O raciocínio é simples. Com orçamento apertado, o governo não tem como abrir mão de receitas sem compensação. As alternativas são mínimas, observa Garman: ou reduz despesas ou aumenta impostos. Se reajusta a Cide, o impacto será repassado ao consumidor final.

O tributarista Ives Gandra reforça. Diz que o governo está dando instrumentos para governadores e prefeitos elevarem a carga tributária. Estudo da Receita Federal mostra que os impostos encerraram 2002 representando 35,86% do PIB - soma das riquezas do país.

Gandra alerta que a progressividade no impostos sobre compra e venda de propriedades e o imposto sobre herança e doações abrem espaço para ampliar a carga sobre os contribuintes.

- Dizer que a reforma tributária será neutra não é verdadeiro. O governo incluiu instrumentos no texto que abre, a possibilidade de aumento de tributos. O contribuinte vai perder com a reforma - afirma.

O estabelecimento de alíquotas mínimas e máximas para o ICMS cobrado pelos Estados é exemplo disso. Gandra Martins observa que nada no texto garante ao consumidor que o percentual determinado por governadores não seja mais alto. E imposto mais alto é sempre repassado para o preço final do produto. O consumidor paga a conta.

Decisão sobre CPMF é adiada
DOCA DE OLIVEIRA

BRASÍLIA - A distribuição de parte da arrecadação da CPMF com Estados e municípios será uma decisão política do governo Luiz Inácio Lula da Silva. Com tal convicção, o relator da reforma tributária, Virgílio Guimarães (PT-MG), entrega o parecer final na quinta-feira à comissão especial, sem tocar no tema. Prevê-se que o documento será votado na próxima semana.

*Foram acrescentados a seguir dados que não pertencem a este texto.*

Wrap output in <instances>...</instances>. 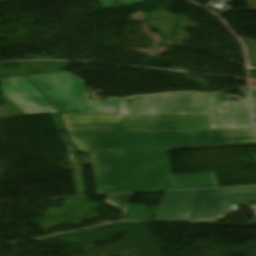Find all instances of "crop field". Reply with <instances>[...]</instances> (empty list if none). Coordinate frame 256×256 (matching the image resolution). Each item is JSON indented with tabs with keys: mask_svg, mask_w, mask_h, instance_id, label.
Segmentation results:
<instances>
[{
	"mask_svg": "<svg viewBox=\"0 0 256 256\" xmlns=\"http://www.w3.org/2000/svg\"><path fill=\"white\" fill-rule=\"evenodd\" d=\"M80 152L90 153L99 194L218 187L215 173L172 175L168 151L256 145L252 129L70 135Z\"/></svg>",
	"mask_w": 256,
	"mask_h": 256,
	"instance_id": "1",
	"label": "crop field"
},
{
	"mask_svg": "<svg viewBox=\"0 0 256 256\" xmlns=\"http://www.w3.org/2000/svg\"><path fill=\"white\" fill-rule=\"evenodd\" d=\"M117 100V115L61 114L68 133L251 128L248 99L220 102L218 95L165 94ZM129 99V100H132Z\"/></svg>",
	"mask_w": 256,
	"mask_h": 256,
	"instance_id": "2",
	"label": "crop field"
},
{
	"mask_svg": "<svg viewBox=\"0 0 256 256\" xmlns=\"http://www.w3.org/2000/svg\"><path fill=\"white\" fill-rule=\"evenodd\" d=\"M29 77L61 113H117L114 99L93 103L86 96V82L67 73ZM25 76L1 79V92L25 115L59 113Z\"/></svg>",
	"mask_w": 256,
	"mask_h": 256,
	"instance_id": "3",
	"label": "crop field"
},
{
	"mask_svg": "<svg viewBox=\"0 0 256 256\" xmlns=\"http://www.w3.org/2000/svg\"><path fill=\"white\" fill-rule=\"evenodd\" d=\"M256 202V187L198 191L187 221H204L233 212L230 203Z\"/></svg>",
	"mask_w": 256,
	"mask_h": 256,
	"instance_id": "4",
	"label": "crop field"
},
{
	"mask_svg": "<svg viewBox=\"0 0 256 256\" xmlns=\"http://www.w3.org/2000/svg\"><path fill=\"white\" fill-rule=\"evenodd\" d=\"M196 192L166 193L155 220L186 221Z\"/></svg>",
	"mask_w": 256,
	"mask_h": 256,
	"instance_id": "5",
	"label": "crop field"
},
{
	"mask_svg": "<svg viewBox=\"0 0 256 256\" xmlns=\"http://www.w3.org/2000/svg\"><path fill=\"white\" fill-rule=\"evenodd\" d=\"M134 194L107 196L106 202L117 208L127 211Z\"/></svg>",
	"mask_w": 256,
	"mask_h": 256,
	"instance_id": "6",
	"label": "crop field"
},
{
	"mask_svg": "<svg viewBox=\"0 0 256 256\" xmlns=\"http://www.w3.org/2000/svg\"><path fill=\"white\" fill-rule=\"evenodd\" d=\"M111 1L113 0H100V2L103 3V8L111 7ZM119 1H122L127 6L144 2L143 0H119Z\"/></svg>",
	"mask_w": 256,
	"mask_h": 256,
	"instance_id": "7",
	"label": "crop field"
},
{
	"mask_svg": "<svg viewBox=\"0 0 256 256\" xmlns=\"http://www.w3.org/2000/svg\"><path fill=\"white\" fill-rule=\"evenodd\" d=\"M254 123H256V87L251 88Z\"/></svg>",
	"mask_w": 256,
	"mask_h": 256,
	"instance_id": "8",
	"label": "crop field"
},
{
	"mask_svg": "<svg viewBox=\"0 0 256 256\" xmlns=\"http://www.w3.org/2000/svg\"><path fill=\"white\" fill-rule=\"evenodd\" d=\"M222 219H225V216L220 217V218H217V219H214V220H211V222H217V221H220V220H222Z\"/></svg>",
	"mask_w": 256,
	"mask_h": 256,
	"instance_id": "9",
	"label": "crop field"
},
{
	"mask_svg": "<svg viewBox=\"0 0 256 256\" xmlns=\"http://www.w3.org/2000/svg\"><path fill=\"white\" fill-rule=\"evenodd\" d=\"M249 225H256V221H247Z\"/></svg>",
	"mask_w": 256,
	"mask_h": 256,
	"instance_id": "10",
	"label": "crop field"
}]
</instances>
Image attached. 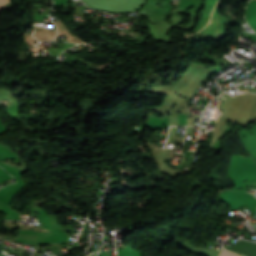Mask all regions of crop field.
Returning a JSON list of instances; mask_svg holds the SVG:
<instances>
[{"instance_id":"2","label":"crop field","mask_w":256,"mask_h":256,"mask_svg":"<svg viewBox=\"0 0 256 256\" xmlns=\"http://www.w3.org/2000/svg\"><path fill=\"white\" fill-rule=\"evenodd\" d=\"M9 0H0V8L6 3L8 2Z\"/></svg>"},{"instance_id":"1","label":"crop field","mask_w":256,"mask_h":256,"mask_svg":"<svg viewBox=\"0 0 256 256\" xmlns=\"http://www.w3.org/2000/svg\"><path fill=\"white\" fill-rule=\"evenodd\" d=\"M219 256H241V255L234 254V253H231V252H228V251H221Z\"/></svg>"}]
</instances>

- É preciso preservar o equilíbrio fiscal da União. Esta será uma decisão política - avisou Guimarães, favorável à medida.
Momentos antes, o líder do governo na Câmara, Aldo Rebelo (PCdoB-SP), sinalizara que a questão da CPMF deve ser, mesmo, o calcanhar-de-aquiles da reforma tributária. Dependente da arrecadação de R$ 23 bilhões para fechar as contas, o Ministério da Fazenda tem jogado duro sobre a questão.

- O governo não admite, em hipótese nenhuma, dividir a CPMF. Já cedeu na Cide - informou o líder, num recado para Virgílio Guimarães. - O relator tem sua opinião, mas o governo descarta mudança - insistiu Aldo.

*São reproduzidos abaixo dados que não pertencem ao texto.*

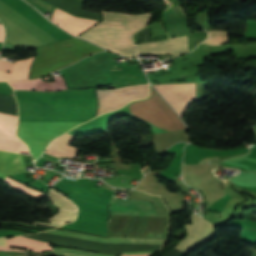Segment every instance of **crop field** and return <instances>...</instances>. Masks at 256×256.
<instances>
[{
    "label": "crop field",
    "instance_id": "8a807250",
    "mask_svg": "<svg viewBox=\"0 0 256 256\" xmlns=\"http://www.w3.org/2000/svg\"><path fill=\"white\" fill-rule=\"evenodd\" d=\"M18 137L26 142L34 161L50 141L94 117L95 98H17Z\"/></svg>",
    "mask_w": 256,
    "mask_h": 256
},
{
    "label": "crop field",
    "instance_id": "ac0d7876",
    "mask_svg": "<svg viewBox=\"0 0 256 256\" xmlns=\"http://www.w3.org/2000/svg\"><path fill=\"white\" fill-rule=\"evenodd\" d=\"M70 238L93 241L97 243H117V244H136V245H163L165 240L156 239H135V238H103L100 236H88L67 230L46 231ZM27 237L41 241H46L58 245L76 247L81 249L93 250L96 252L115 256L116 253L122 254V251H156L161 246H136V245H117V244H96L88 241L65 238L45 232L29 235ZM100 253L78 251L66 248H53L50 252L44 254L53 256H108ZM154 252H123L122 256H152Z\"/></svg>",
    "mask_w": 256,
    "mask_h": 256
},
{
    "label": "crop field",
    "instance_id": "34b2d1b8",
    "mask_svg": "<svg viewBox=\"0 0 256 256\" xmlns=\"http://www.w3.org/2000/svg\"><path fill=\"white\" fill-rule=\"evenodd\" d=\"M150 13L124 15L103 12V21L79 37L124 56H136L130 35L147 24Z\"/></svg>",
    "mask_w": 256,
    "mask_h": 256
},
{
    "label": "crop field",
    "instance_id": "412701ff",
    "mask_svg": "<svg viewBox=\"0 0 256 256\" xmlns=\"http://www.w3.org/2000/svg\"><path fill=\"white\" fill-rule=\"evenodd\" d=\"M70 45H72V48L68 49L67 46ZM62 46H65V48H62ZM100 51L103 50L78 38L37 48L36 59L31 67L30 79L48 74Z\"/></svg>",
    "mask_w": 256,
    "mask_h": 256
},
{
    "label": "crop field",
    "instance_id": "f4fd0767",
    "mask_svg": "<svg viewBox=\"0 0 256 256\" xmlns=\"http://www.w3.org/2000/svg\"><path fill=\"white\" fill-rule=\"evenodd\" d=\"M118 57L109 52L95 54L61 70V73L69 89L111 84L109 69L113 59Z\"/></svg>",
    "mask_w": 256,
    "mask_h": 256
},
{
    "label": "crop field",
    "instance_id": "dd49c442",
    "mask_svg": "<svg viewBox=\"0 0 256 256\" xmlns=\"http://www.w3.org/2000/svg\"><path fill=\"white\" fill-rule=\"evenodd\" d=\"M97 97L99 99L97 115H99L110 110L121 108L133 99L148 97V84L120 88L111 91L97 90Z\"/></svg>",
    "mask_w": 256,
    "mask_h": 256
},
{
    "label": "crop field",
    "instance_id": "e52e79f7",
    "mask_svg": "<svg viewBox=\"0 0 256 256\" xmlns=\"http://www.w3.org/2000/svg\"><path fill=\"white\" fill-rule=\"evenodd\" d=\"M175 111L182 116L190 103L196 101L194 83L154 85Z\"/></svg>",
    "mask_w": 256,
    "mask_h": 256
},
{
    "label": "crop field",
    "instance_id": "d8731c3e",
    "mask_svg": "<svg viewBox=\"0 0 256 256\" xmlns=\"http://www.w3.org/2000/svg\"><path fill=\"white\" fill-rule=\"evenodd\" d=\"M16 122L17 116L0 112V149L21 153L27 148L15 137Z\"/></svg>",
    "mask_w": 256,
    "mask_h": 256
},
{
    "label": "crop field",
    "instance_id": "5a996713",
    "mask_svg": "<svg viewBox=\"0 0 256 256\" xmlns=\"http://www.w3.org/2000/svg\"><path fill=\"white\" fill-rule=\"evenodd\" d=\"M111 214L154 216L153 206L141 200H122L113 198L110 205Z\"/></svg>",
    "mask_w": 256,
    "mask_h": 256
},
{
    "label": "crop field",
    "instance_id": "3316defc",
    "mask_svg": "<svg viewBox=\"0 0 256 256\" xmlns=\"http://www.w3.org/2000/svg\"><path fill=\"white\" fill-rule=\"evenodd\" d=\"M138 52L170 53L180 55L187 52L186 35L172 38L167 41L136 45Z\"/></svg>",
    "mask_w": 256,
    "mask_h": 256
},
{
    "label": "crop field",
    "instance_id": "28ad6ade",
    "mask_svg": "<svg viewBox=\"0 0 256 256\" xmlns=\"http://www.w3.org/2000/svg\"><path fill=\"white\" fill-rule=\"evenodd\" d=\"M51 21L59 24L58 26L64 28L75 36L97 22L96 20L73 17L57 8L55 9Z\"/></svg>",
    "mask_w": 256,
    "mask_h": 256
},
{
    "label": "crop field",
    "instance_id": "d1516ede",
    "mask_svg": "<svg viewBox=\"0 0 256 256\" xmlns=\"http://www.w3.org/2000/svg\"><path fill=\"white\" fill-rule=\"evenodd\" d=\"M163 21L170 37L190 33L185 22L183 11L173 5L163 13Z\"/></svg>",
    "mask_w": 256,
    "mask_h": 256
},
{
    "label": "crop field",
    "instance_id": "22f410ed",
    "mask_svg": "<svg viewBox=\"0 0 256 256\" xmlns=\"http://www.w3.org/2000/svg\"><path fill=\"white\" fill-rule=\"evenodd\" d=\"M47 197L57 208L60 209V212L48 221L67 222L74 220L76 215V206L73 203L69 202L65 197L53 190H50Z\"/></svg>",
    "mask_w": 256,
    "mask_h": 256
},
{
    "label": "crop field",
    "instance_id": "cbeb9de0",
    "mask_svg": "<svg viewBox=\"0 0 256 256\" xmlns=\"http://www.w3.org/2000/svg\"><path fill=\"white\" fill-rule=\"evenodd\" d=\"M9 84L17 90L59 91L67 89L62 77L57 76H55V82L52 83L44 82L39 78L31 81L9 82Z\"/></svg>",
    "mask_w": 256,
    "mask_h": 256
},
{
    "label": "crop field",
    "instance_id": "5142ce71",
    "mask_svg": "<svg viewBox=\"0 0 256 256\" xmlns=\"http://www.w3.org/2000/svg\"><path fill=\"white\" fill-rule=\"evenodd\" d=\"M26 171L23 155L0 151V178L8 174Z\"/></svg>",
    "mask_w": 256,
    "mask_h": 256
},
{
    "label": "crop field",
    "instance_id": "d9b57169",
    "mask_svg": "<svg viewBox=\"0 0 256 256\" xmlns=\"http://www.w3.org/2000/svg\"><path fill=\"white\" fill-rule=\"evenodd\" d=\"M9 247L26 248L28 250H35L40 252L52 249V247L49 246V243L32 240L23 236L7 239L6 247H0V250L25 252V250L11 249Z\"/></svg>",
    "mask_w": 256,
    "mask_h": 256
},
{
    "label": "crop field",
    "instance_id": "733c2abd",
    "mask_svg": "<svg viewBox=\"0 0 256 256\" xmlns=\"http://www.w3.org/2000/svg\"><path fill=\"white\" fill-rule=\"evenodd\" d=\"M73 136L64 134L54 141H52L49 147L46 149L45 153L53 155L57 158L59 157H74L77 149L68 146V144L73 140Z\"/></svg>",
    "mask_w": 256,
    "mask_h": 256
},
{
    "label": "crop field",
    "instance_id": "4a817a6b",
    "mask_svg": "<svg viewBox=\"0 0 256 256\" xmlns=\"http://www.w3.org/2000/svg\"><path fill=\"white\" fill-rule=\"evenodd\" d=\"M186 230L188 234L201 238L216 235L213 225L193 214L192 223L186 225Z\"/></svg>",
    "mask_w": 256,
    "mask_h": 256
},
{
    "label": "crop field",
    "instance_id": "bc2a9ffb",
    "mask_svg": "<svg viewBox=\"0 0 256 256\" xmlns=\"http://www.w3.org/2000/svg\"><path fill=\"white\" fill-rule=\"evenodd\" d=\"M33 59L34 58L23 60V61H16L13 73L0 72V81L28 79V70Z\"/></svg>",
    "mask_w": 256,
    "mask_h": 256
},
{
    "label": "crop field",
    "instance_id": "214f88e0",
    "mask_svg": "<svg viewBox=\"0 0 256 256\" xmlns=\"http://www.w3.org/2000/svg\"><path fill=\"white\" fill-rule=\"evenodd\" d=\"M210 239H212V238H207L205 240H210ZM205 240H200V239H197V238L187 235L184 240L180 241V243L176 246V248L187 254L193 248L207 242Z\"/></svg>",
    "mask_w": 256,
    "mask_h": 256
},
{
    "label": "crop field",
    "instance_id": "92a150f3",
    "mask_svg": "<svg viewBox=\"0 0 256 256\" xmlns=\"http://www.w3.org/2000/svg\"><path fill=\"white\" fill-rule=\"evenodd\" d=\"M5 183L11 185L10 188H12V189H14L16 191L27 193V194H30V195L35 196V197L42 198L43 196L46 195V194H43L41 192H36V191H34L32 189H29V188H27V187H25V186L15 182V181L11 180V179H9V178H6Z\"/></svg>",
    "mask_w": 256,
    "mask_h": 256
},
{
    "label": "crop field",
    "instance_id": "dafd665d",
    "mask_svg": "<svg viewBox=\"0 0 256 256\" xmlns=\"http://www.w3.org/2000/svg\"><path fill=\"white\" fill-rule=\"evenodd\" d=\"M209 38L204 43L209 45L225 44L228 39V35L225 32L209 31Z\"/></svg>",
    "mask_w": 256,
    "mask_h": 256
},
{
    "label": "crop field",
    "instance_id": "00972430",
    "mask_svg": "<svg viewBox=\"0 0 256 256\" xmlns=\"http://www.w3.org/2000/svg\"><path fill=\"white\" fill-rule=\"evenodd\" d=\"M13 66H14L13 63H9V62L0 60V70L1 71H10V72H12Z\"/></svg>",
    "mask_w": 256,
    "mask_h": 256
},
{
    "label": "crop field",
    "instance_id": "a9b5d70f",
    "mask_svg": "<svg viewBox=\"0 0 256 256\" xmlns=\"http://www.w3.org/2000/svg\"><path fill=\"white\" fill-rule=\"evenodd\" d=\"M34 225L49 226V227H59L61 224H56V223H36V222H34Z\"/></svg>",
    "mask_w": 256,
    "mask_h": 256
},
{
    "label": "crop field",
    "instance_id": "4177f3b9",
    "mask_svg": "<svg viewBox=\"0 0 256 256\" xmlns=\"http://www.w3.org/2000/svg\"><path fill=\"white\" fill-rule=\"evenodd\" d=\"M3 37H4V30L2 25H0V42H3Z\"/></svg>",
    "mask_w": 256,
    "mask_h": 256
},
{
    "label": "crop field",
    "instance_id": "730fd06b",
    "mask_svg": "<svg viewBox=\"0 0 256 256\" xmlns=\"http://www.w3.org/2000/svg\"><path fill=\"white\" fill-rule=\"evenodd\" d=\"M6 238L0 239V246H5Z\"/></svg>",
    "mask_w": 256,
    "mask_h": 256
},
{
    "label": "crop field",
    "instance_id": "eef30255",
    "mask_svg": "<svg viewBox=\"0 0 256 256\" xmlns=\"http://www.w3.org/2000/svg\"><path fill=\"white\" fill-rule=\"evenodd\" d=\"M165 3H167V0H164Z\"/></svg>",
    "mask_w": 256,
    "mask_h": 256
}]
</instances>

O parecer à reforma tributária está em fase de conclusão. Guimarães vai incluir a exigência de noventena para a cobrança de novos impostos e estuda a melhor regra para a composição do Fundo de Compensação aos Estados Exportadores.

Os partidos de oposição, principalmente o PFL, mostram interesse em interferir no texto. Além disso, empresas e indústrias mobilizam parlamentares para incluir na emenda medidas de estímulo à retomada do crescimento econômico.